Checkpointing jobs on the cluster

What is checkpointing?

Checkpointing is a method of periodically saving the state of a job so that, in the event that the job is interrupted, it can be restarted at the point where it left off.

Why should I add checkpointing to my job script?

If there is a system interruption, such as a maintenance reboot, power outage, or hardware failure, without checkpointing, your job would have to be restarted from the beginning. If you have added checkpointing to your script (and your checkpointing is working properly), you can restart your job where it left off rather than lose hours of processing time by having to restart it from the beginning.

Where do I place checkpoints in my script?

You can place checkpoints anywhere in your workflow but one thing to keep in mind is that checkpoints come with a performance cost. Every time you take a checkpoint, data is collected and written to disk, which can slow down execution of your job. So while you can, in theory, save the value of each and every variable at every step in your program, it's generally not in your best interest to do so. Since checkpointing comes with a performance cost, you will want to be judicious in your use of them.

When planning how to checkpoint a script, you will want to take into consideration the process of resuming the workflow. A general rule to follow would be that if the time it takes to rerun a section of the script is greater than the time it takes to write the checkpoint state to disk, that section would be a good candidate for checkpointing. Thus you will want to add a checkpoint after each significant part of your script that takes a long time to complete, such as, for example, after each completion of a complex loop that performs calculations that would take a lot of time to redo if the job were interrupted. Another example might be a loop where each iteration runs quickly but the loop is being run. for example, 10^6 times. In a case like that, you may want to write the result to disk at every n mod 10^3 iteration of the loop. Checkpointing isn’t necessarily always straightforward so it’s important to analyze your code in order to determine what to checkpoint and where in order to ensure that your checkpointing is being done in an efficient manner.

How do I add checkpointing to my script?

This will vary depending on what your script is doing but the general formula for checkpointing can be broken down as:

Look for a state file. The name of the file can be hardcoded or, preferably, passed as a parameter to the script.
If the state file exists, restore the script to the place where it left off and continue from there.
If the state file doesn't exist, bootstrap.
Save the data and state periodically as the script runs. You will need to save everything that the script will need in order to restart at the place it left off.

Examples

The following examples should give you an idea of how to get started with checkpointing your script.

In R:

# Rscript –vanilla chkpoint_example.R
#
# chkpoint_example.R
#
# Example of an R script with checkpointing
#

# Recover starting point if it exists
start <- suppressWarnings(try(as.integer(read.table("state")), silent = TRUE))
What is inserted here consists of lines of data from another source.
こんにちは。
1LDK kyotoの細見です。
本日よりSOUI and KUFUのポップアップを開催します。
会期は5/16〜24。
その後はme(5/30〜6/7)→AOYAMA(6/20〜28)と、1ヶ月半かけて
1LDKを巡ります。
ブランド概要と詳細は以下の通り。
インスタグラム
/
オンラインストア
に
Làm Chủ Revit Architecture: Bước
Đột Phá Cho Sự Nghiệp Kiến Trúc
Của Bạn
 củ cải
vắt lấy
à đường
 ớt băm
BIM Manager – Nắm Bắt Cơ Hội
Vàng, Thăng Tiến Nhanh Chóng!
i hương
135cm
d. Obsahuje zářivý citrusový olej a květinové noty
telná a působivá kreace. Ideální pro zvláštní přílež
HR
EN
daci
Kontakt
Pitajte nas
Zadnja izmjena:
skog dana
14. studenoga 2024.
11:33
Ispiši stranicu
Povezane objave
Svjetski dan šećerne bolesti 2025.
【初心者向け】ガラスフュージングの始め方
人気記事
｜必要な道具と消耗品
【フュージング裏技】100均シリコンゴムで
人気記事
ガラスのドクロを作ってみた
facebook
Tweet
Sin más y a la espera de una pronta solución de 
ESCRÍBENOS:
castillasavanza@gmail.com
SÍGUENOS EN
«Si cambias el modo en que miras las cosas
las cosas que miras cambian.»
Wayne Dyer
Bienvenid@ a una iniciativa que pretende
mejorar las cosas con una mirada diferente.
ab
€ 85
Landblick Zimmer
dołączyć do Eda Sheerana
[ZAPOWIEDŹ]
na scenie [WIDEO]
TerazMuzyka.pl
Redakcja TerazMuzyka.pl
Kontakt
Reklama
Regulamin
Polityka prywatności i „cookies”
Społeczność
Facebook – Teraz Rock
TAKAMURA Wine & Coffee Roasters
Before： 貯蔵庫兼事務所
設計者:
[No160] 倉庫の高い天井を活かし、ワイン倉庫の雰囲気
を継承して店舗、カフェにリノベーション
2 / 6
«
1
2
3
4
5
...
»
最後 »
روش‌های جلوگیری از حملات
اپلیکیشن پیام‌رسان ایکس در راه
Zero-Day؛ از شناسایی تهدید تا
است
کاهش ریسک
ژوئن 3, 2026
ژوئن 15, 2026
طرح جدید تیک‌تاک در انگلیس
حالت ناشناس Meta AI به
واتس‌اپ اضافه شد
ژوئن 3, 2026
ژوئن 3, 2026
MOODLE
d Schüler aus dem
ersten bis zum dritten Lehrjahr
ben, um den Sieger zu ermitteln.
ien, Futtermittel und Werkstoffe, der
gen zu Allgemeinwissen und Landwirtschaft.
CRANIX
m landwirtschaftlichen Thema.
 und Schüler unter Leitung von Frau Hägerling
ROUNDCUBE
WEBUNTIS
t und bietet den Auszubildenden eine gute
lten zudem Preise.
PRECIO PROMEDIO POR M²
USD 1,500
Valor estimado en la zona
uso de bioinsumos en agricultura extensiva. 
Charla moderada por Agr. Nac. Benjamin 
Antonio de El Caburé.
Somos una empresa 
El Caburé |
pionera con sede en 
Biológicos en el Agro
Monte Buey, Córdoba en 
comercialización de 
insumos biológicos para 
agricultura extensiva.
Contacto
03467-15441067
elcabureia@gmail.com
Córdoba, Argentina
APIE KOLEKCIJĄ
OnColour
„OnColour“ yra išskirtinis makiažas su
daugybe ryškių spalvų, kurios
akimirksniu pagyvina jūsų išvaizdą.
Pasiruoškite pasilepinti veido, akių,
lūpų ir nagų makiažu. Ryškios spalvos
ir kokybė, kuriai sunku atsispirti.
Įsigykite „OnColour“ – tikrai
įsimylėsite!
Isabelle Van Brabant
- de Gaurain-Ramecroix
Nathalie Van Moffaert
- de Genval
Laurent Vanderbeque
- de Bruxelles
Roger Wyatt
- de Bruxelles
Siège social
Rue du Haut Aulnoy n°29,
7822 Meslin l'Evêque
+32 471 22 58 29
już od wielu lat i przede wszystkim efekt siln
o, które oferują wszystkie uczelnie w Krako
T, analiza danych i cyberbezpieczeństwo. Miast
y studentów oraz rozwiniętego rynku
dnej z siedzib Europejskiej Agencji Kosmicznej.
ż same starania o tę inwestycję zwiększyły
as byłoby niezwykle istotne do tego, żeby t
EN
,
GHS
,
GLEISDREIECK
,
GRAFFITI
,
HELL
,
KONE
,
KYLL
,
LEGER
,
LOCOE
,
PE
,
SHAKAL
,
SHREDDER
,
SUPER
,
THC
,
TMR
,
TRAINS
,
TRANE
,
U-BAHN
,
# Otherwise bootstrap at 1
if (class(start) == "try-error")
start <- 1

# If start is greater than 1, we load the saved object from the last run.
# Otherwise, we load our initial data into a data frame.
if (start > 1) {
load("saveddf.RData")
} else {
df <- read.csv("mydata.csv", header = TRUE)
}

set.seed(1)
for (i in start:nrow(df)){
# Do some work on your data frame here...
res <- lapply(df, ...)

# Save the data frame object and index so the job can be restarted where it left
# off in the event that it gets interrupted.
df <- res
save(df, file = “saveddf.RData”)
write(i, file = "state")
}

# Done processing. Save any results that you need before doing cleanup.
write.csv(df, "final_results.csv")

# Cleanup
unlink("saveddf.RData")
unlink("state")

In Python:

#!/bin/env python
#
# chkpoint_example.py
#
# Example of a Python script with checkpointing
#

import pandas as pd
import random
import os
import sys

def process_data():
# Recover starting point if it exists
try:
with open("state", "r",) as file:
start = int(file.read())

# Otherwise bootstrap at 0
except:
start = 0

# If start is not 0, we load the saved object from the last run.
# Otherwise, we load our initial data into a data frame.

if (start != 0):
df = pd.read_csv("saveddf.csv")
else:
df = pd.read_csv("mydata.csv")

random.seed(1)
for row in df.itertuples(index=True):
# Do some work on your data frame here...
res = df.apply(...)

# Save the data frame object and row number so the job can be restarted where it left off in
# the event that it gets interrupted.

res.to_csv("saveddf.csv")
with open("state", "w+") as file:
file.write(str(row.Index))

# Done processing. Save any results that you need before doing cleanup. res.to_csv("final_results.csv")

# Cleanup
os.remove("saveddf.csv")
os.remove("state")

if __name__ == "__main__":
sys.exit(process_data())

For other programming languages, the process is similar. Look for sections of your code that perform complex calculations and write the results of those calculations to disk, along with an index or other variable that would allow you to restart where the code was interrupted.